Kenny Rodriguez-Wallberg: “It was a true miracle to everybody present”

Her research recently yielded eagerly awaited results: A miracle baby. Kenny Rodriguez-Wallberg was present at the birth.

Name: Kenny Rodriguez-Wallberg

Title: Associate Professor and Researcher at the Department of Oncology and Pathology and Senior Consultant at Karolinska University Hospital.

Researches: Efficacy and safety of fertility preservation in cancer patients.

Kenny Rodriguez-Wallberg. Photo: Mattias Ahlm

As told to: Cecilia Odlind, first published in the magazine Medical Science 2015.
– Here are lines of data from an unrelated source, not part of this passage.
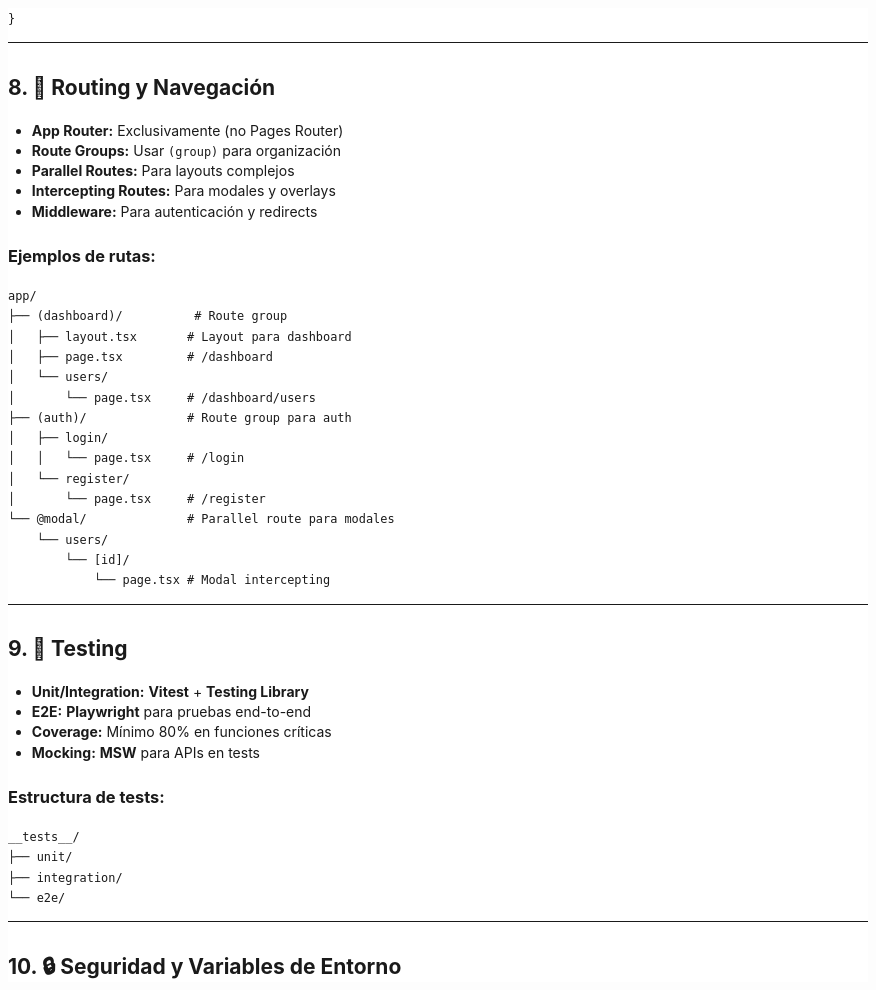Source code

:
 ```tsx
}
```

---

## 8. 🎯 Routing y Navegación

- **App Router:** Exclusivamente (no Pages Router)
- **Route Groups:** Usar `(group)` para organización
- **Parallel Routes:** Para layouts complejos
- **Intercepting Routes:** Para modales y overlays
- **Middleware:** Para autenticación y redirects

### Ejemplos de rutas:
```
app/
├── (dashboard)/          # Route group
│   ├── layout.tsx       # Layout para dashboard
│   ├── page.tsx         # /dashboard
│   └── users/
│       └── page.tsx     # /dashboard/users
├── (auth)/              # Route group para auth
│   ├── login/
│   │   └── page.tsx     # /login
│   └── register/
│       └── page.tsx     # /register
└── @modal/              # Parallel route para modales
    └── users/
        └── [id]/
            └── page.tsx # Modal intercepting
```

---

## 9. 🧪 Testing

- **Unit/Integration:** **Vitest** + **Testing Library**
- **E2E:** **Playwright** para pruebas end-to-end
- **Coverage:** Mínimo 80% en funciones críticas
- **Mocking:** **MSW** para APIs en tests

### Estructura de tests:
```
__tests__/
├── unit/
├── integration/
└── e2e/
```

---

## 10. 🔒 Seguridad y Variables de Entorno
“When my future patient Lotten was diagnosed with cancer in 1999, she was told that the cancer treatment would damage her ovaries and that she would not be able to get pregnant naturally later on. At the same time, she was asked a crucial question by her oncologist: Did she want to have her ovarian tissue frozen, which could then possibly be used in the future? She was one of the first women in the world to be asked this question. And she said yes. Many years later, she contacted us at the Reproductive Medicine clinic of Karolinska University Hospital. I was assigned to re-transplant the frozen tissue into her abdomen, so that the eggs could develop. However, her abdominal tissues had been damaged by the radiation she had received in her cancer treatment, so many believed the procedure would not work.

After two failed attempts, about half of the tissue she had saved remained. There were many voices saying: ‘So what are the odds it will work this time?’ I couldn’t tell them, since there were no statistics available. But I knew one thing: If we didn’t try, the chance of success was zero. I suspected that it was important to transplant a fairly large amount of tissue. So we invested all tissue we had left in one last attempt. And it worked! We were able to stimulate egg cells to grow, which were then fertilized in vitro, and Lotten became pregnant. The pregnancy went well.

Lotten was cautiously excited, but she didn’t dare to believe that the pregnancy would go full term. So when the baby was finally born, it was complete bliss. Seeing Lotten with her newborn daughter - that was a true miracle for all those involved in the process. This work has given me so much, and it encourages me in my day-to-day work with improving fertility-preserving measures for women with cancer.”